_問題 1_
とりかえばや物語を取り上げた本文のうち、「平安時代日本史鎌倉時代」から始まり「学びのナビゲート役を務める。」までの部分を一字も変えずに書き写しなさい。

平安時代日本史鎌倉時代

男と女が入れ替わる奇想天外なお話「とりかへばや物語」について元大学教員が5分でわかりやすく解説

よぉ、桜木建二だ。とりかえばや物語のあらすじは、男と女が入れ替わって成長しながら、最後にはふたりとも成功を収めるというトランスジェンダーを扱った話。今風の話と思いきや、なんと平安時代の末期に成立したと言われている。今でもとりかえばや物語をモチーフとして小説、映画、アニメ、テレビドラマは多い。

そんなとりかえばや物語は、そのストーリーの特殊性から長らく評価されてこなかった。そんなとりかえばや物語が成立した時代背景や物語の内容について、日本史に詳しいライターひこすけと一緒に解説していくぞ。

解説/桜木建二

「ドラゴン桜」主人公の桜木建二。物語内では落ちこぼれ高校・龍山高校を進学校に立て直した手腕を持つ。学生から社会人まで幅広く、学びのナビゲート役を務める。

ライター/ひこすけ

アメリカの歴史や文化を専門とする元大学教員。平安時代に興味があり、気になったことを調べている。とりかえばや物語は兄妹が入れ替わるという話。平安時代に書かれたとは思えないほどの奇想天外な内容。そんなとりかえばや物語についてまとめてみた。

_提供資料_
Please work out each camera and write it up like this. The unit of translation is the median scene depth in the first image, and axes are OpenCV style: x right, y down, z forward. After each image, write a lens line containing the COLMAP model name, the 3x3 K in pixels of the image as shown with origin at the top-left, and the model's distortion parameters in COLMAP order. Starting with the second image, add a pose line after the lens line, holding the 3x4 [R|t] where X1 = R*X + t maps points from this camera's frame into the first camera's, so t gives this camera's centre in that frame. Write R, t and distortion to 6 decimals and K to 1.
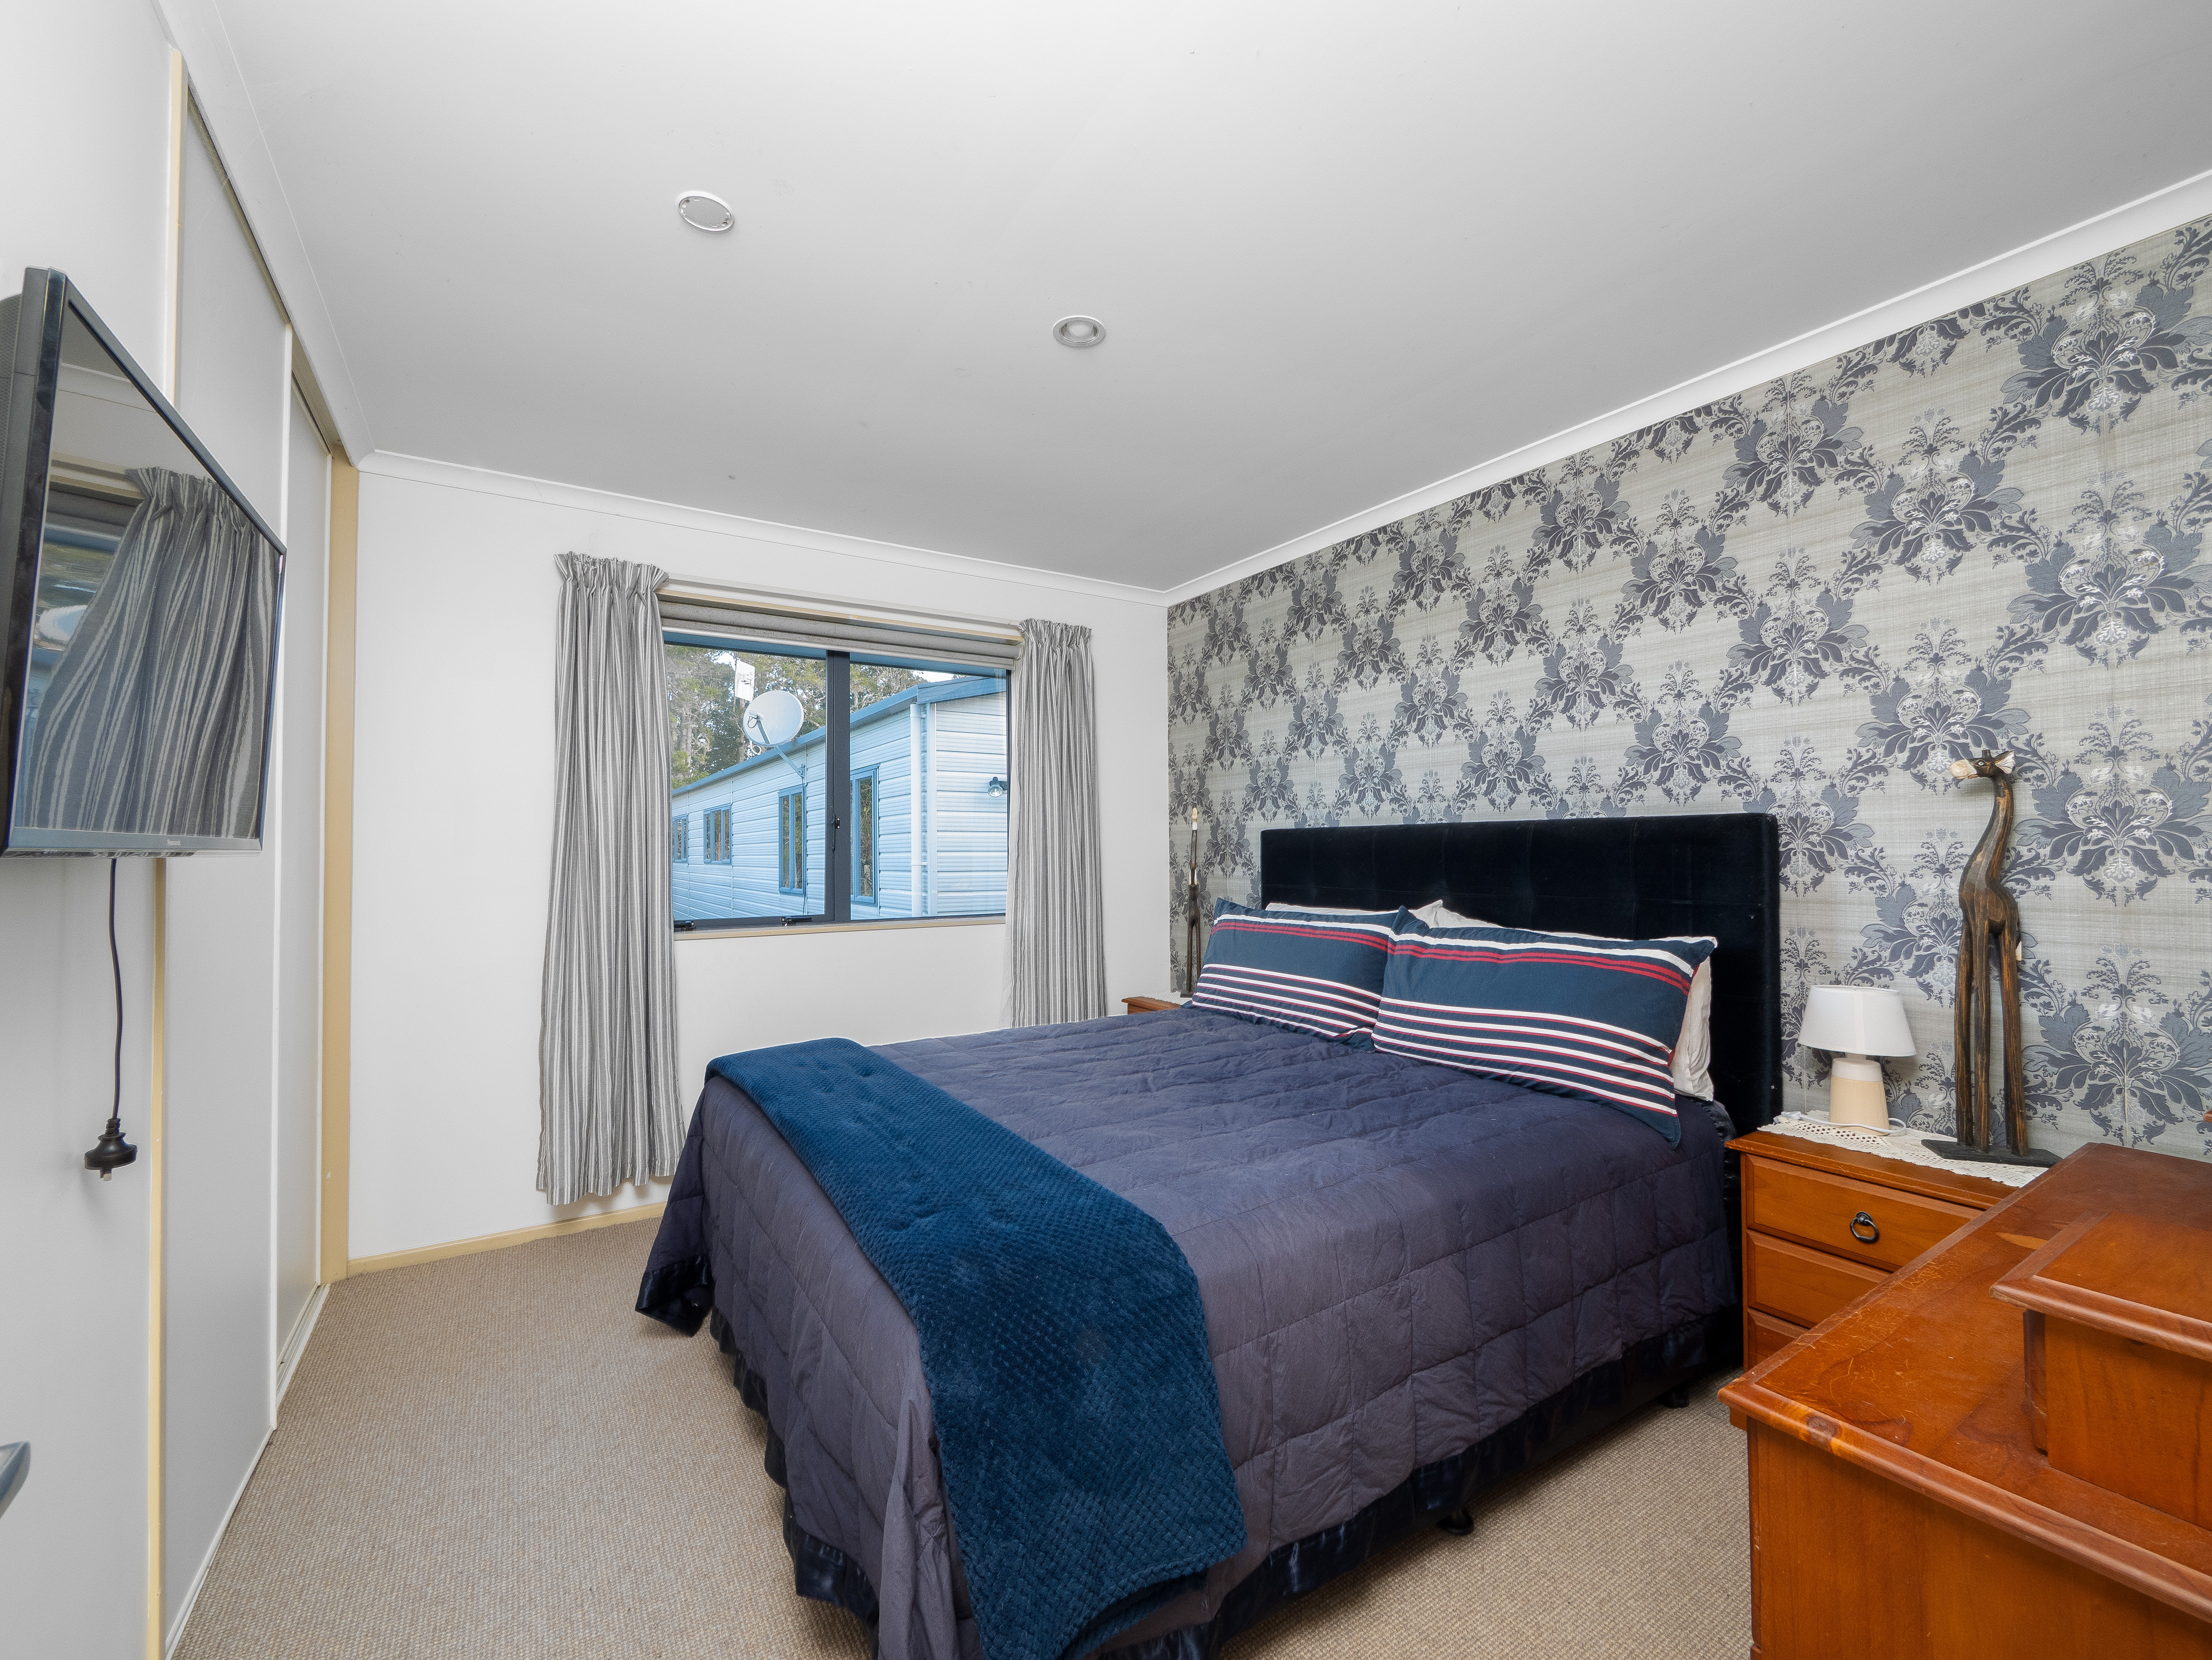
lens RADIAL K [[949.0, 0, 1106.0], [0, 949.0, 830.0], [0, 0, 1]] dist [-0.008359, -0.000403]
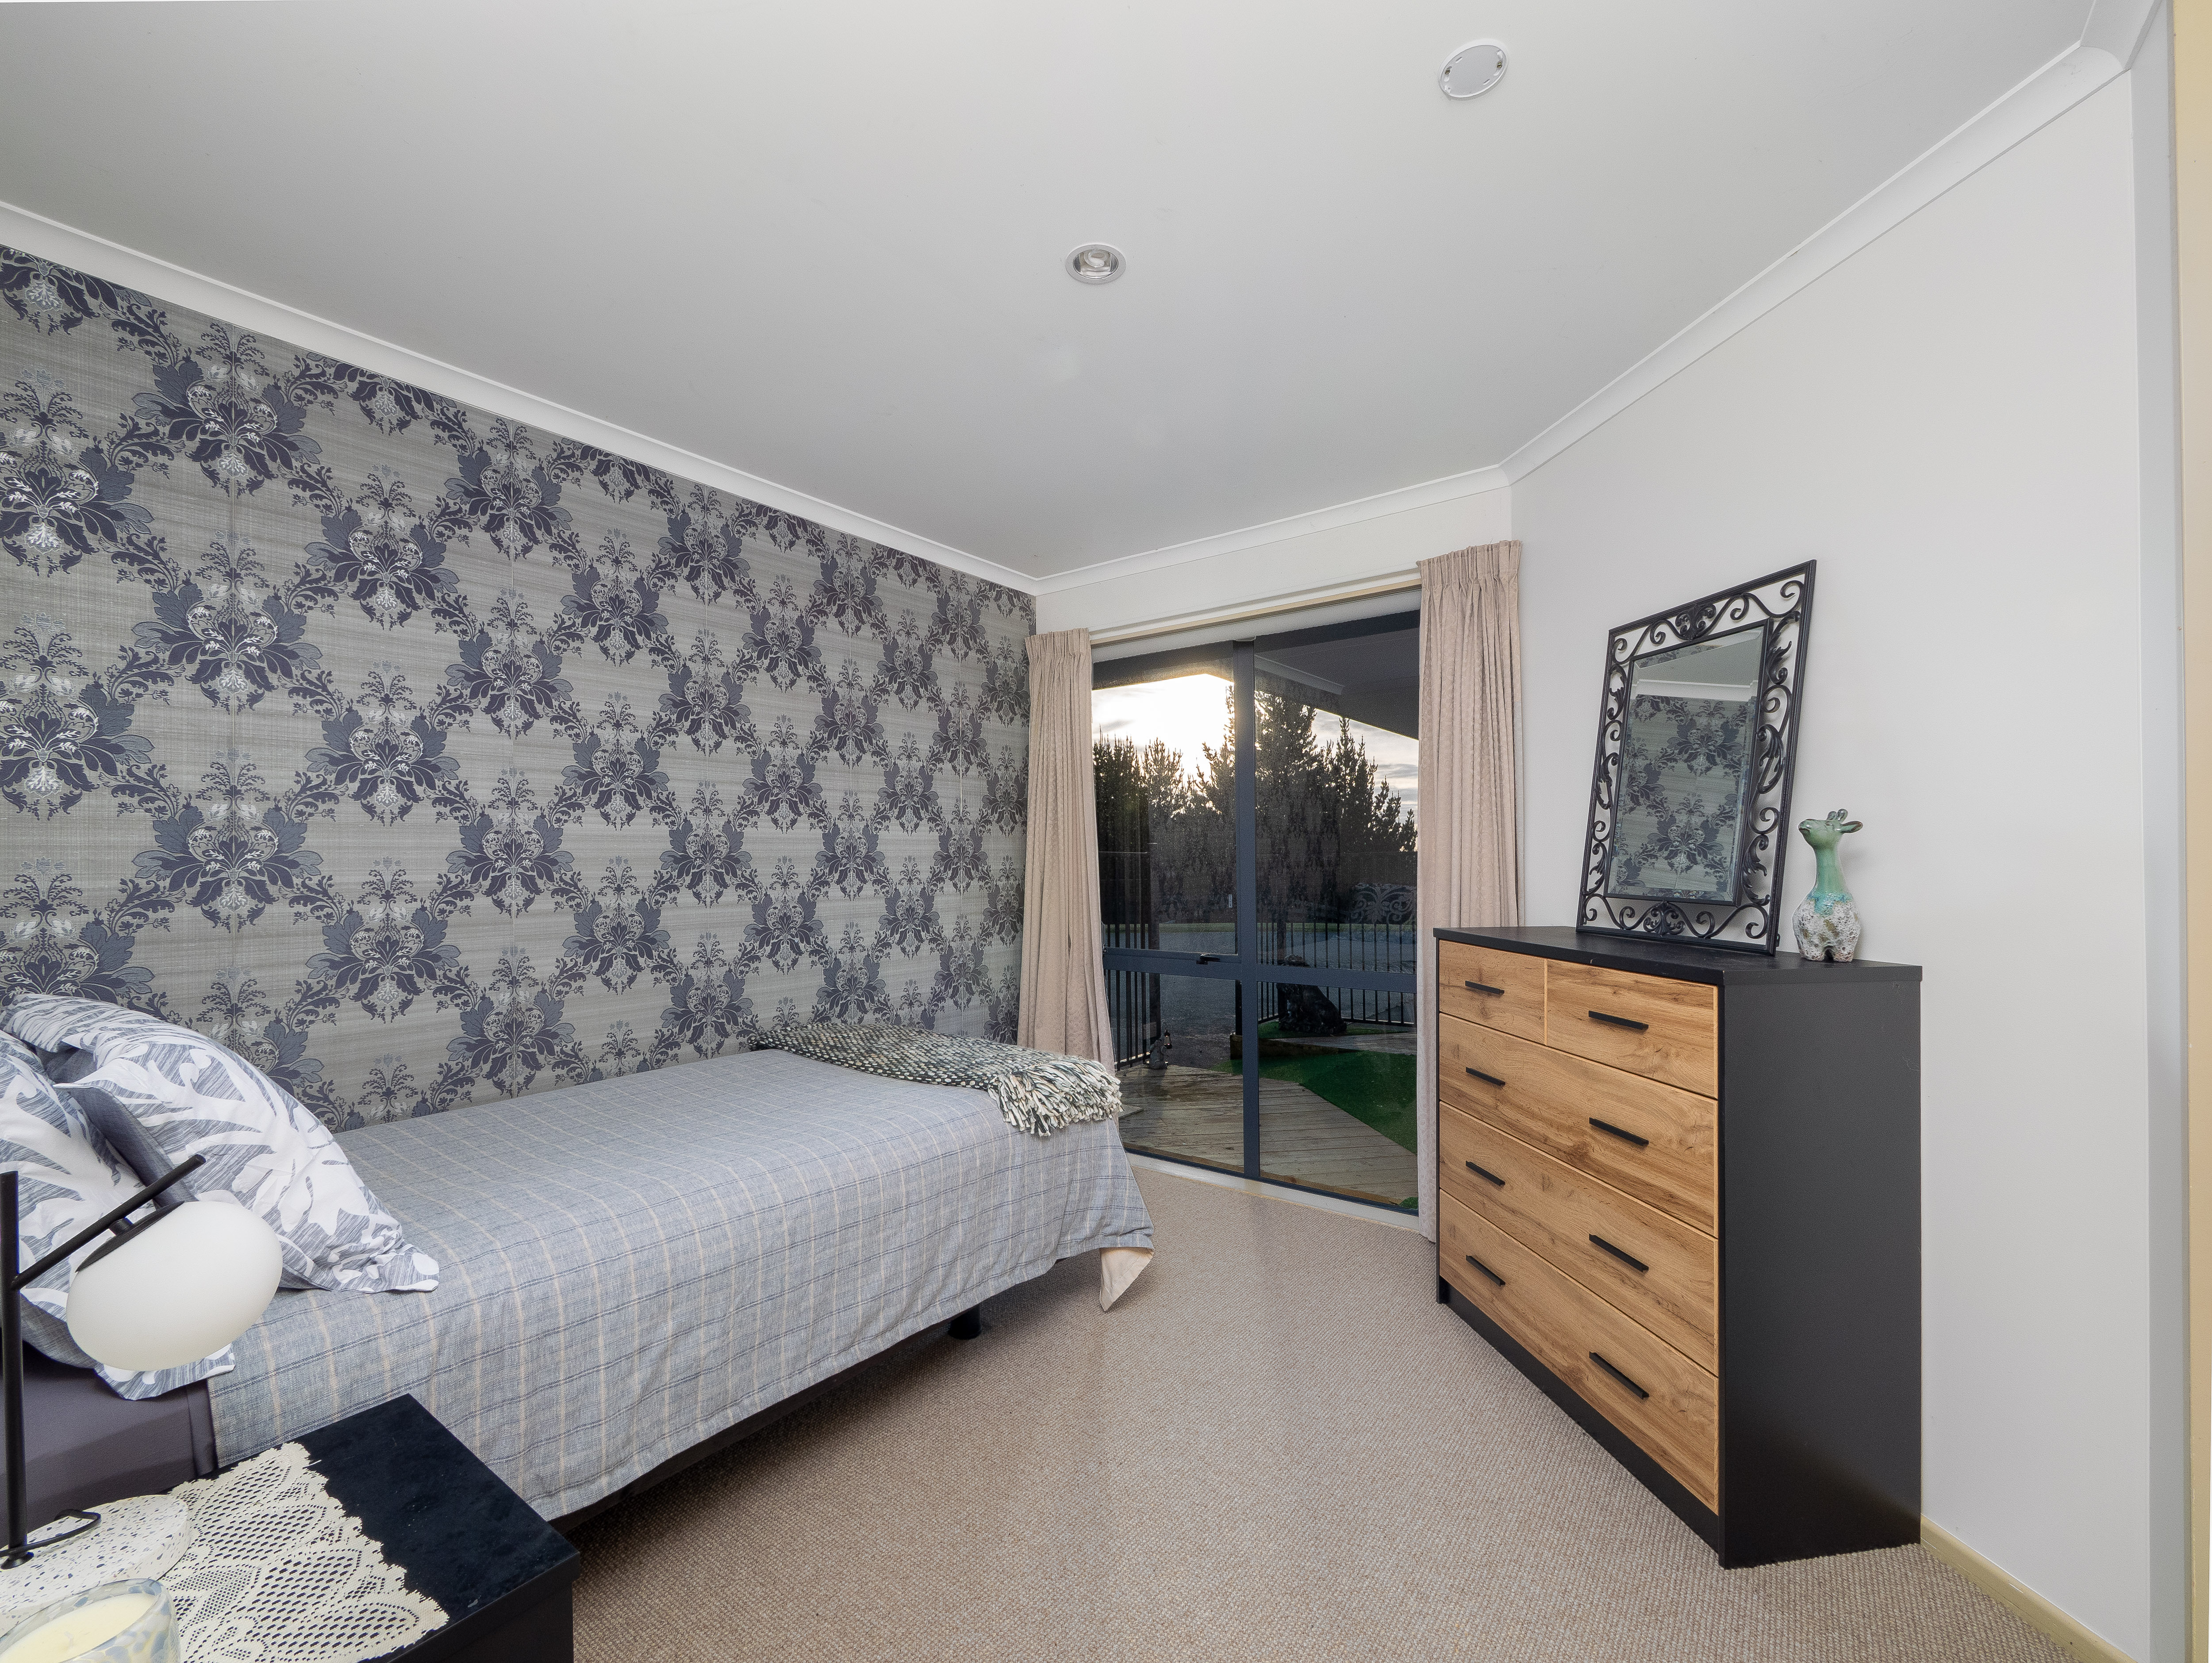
lens RADIAL K [[921.6, 0, 1096.7], [0, 921.6, 865.0], [0, 0, 1]] dist [-0.003311, -0.000467]
pose [[-0.362624, 0.009697, 0.931885, -0.293459], [-0.002336, 0.999933, -0.011314, 0.013014], [-0.931933, -0.006280, -0.362577, 0.472091]]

_問題 2_
上の記録をすべて、空行を除いた一行ごとに一つの文字列とするJSONのリストの形に整えなさい。画像は答えに含めないこと。

_解答 1_
平安時代日本史鎌倉時代

男と女が入れ替わる奇想天外なお話「とりかへばや物語」について元大学教員が5分でわかりやすく解説

よぉ、桜木建二だ。とりかえばや物語のあらすじは、男と女が入れ替わって成長しながら、最後にはふたりとも成功を収めるというトランスジェンダーを扱った話。今風の話と思いきや、なんと平安時代の末期に成立したと言われている。今でもとりかえばや物語をモチーフとして小説、映画、アニメ、テレビドラマは多い。

そんなとりかえばや物語は、そのストーリーの特殊性から長らく評価されてこなかった。そんなとりかえばや物語が成立した時代背景や物語の内容について、日本史に詳しいライターひこすけと一緒に解説していくぞ。

解説/桜木建二

「ドラゴン桜」主人公の桜木建二。物語内では落ちこぼれ高校・龍山高校を進学校に立て直した手腕を持つ。学生から社会人まで幅広く、学びのナビゲート役を務める。

_解答 2_
[
  "Please work out each camera and write it up like this. The unit of translation is the median scene depth in the first image, and axes are OpenCV style: x right, y down, z forward. After each image, write a lens line containing the COLMAP model name, the 3x3 K in pixels of the image as shown with origin at the top-left, and the model's distortion parameters in COLMAP order. Starting with the second image, add a pose line after the lens line, holding the 3x4 [R|t] where X1 = R*X + t maps points from this camera's frame into the first camera's, so t gives this camera's centre in that frame. Write R, t and distortion to 6 decimals and K to 1.",
  "lens RADIAL K [[949.0, 0, 1106.0], [0, 949.0, 830.0], [0, 0, 1]] dist [-0.008359, -0.000403]",
  "lens RADIAL K [[921.6, 0, 1096.7], [0, 921.6, 865.0], [0, 0, 1]] dist [-0.003311, -0.000467]",
  "pose [[-0.362624, 0.009697, 0.931885, -0.293459], [-0.002336, 0.999933, -0.011314, 0.013014], [-0.931933, -0.006280, -0.362577, 0.472091]]"
]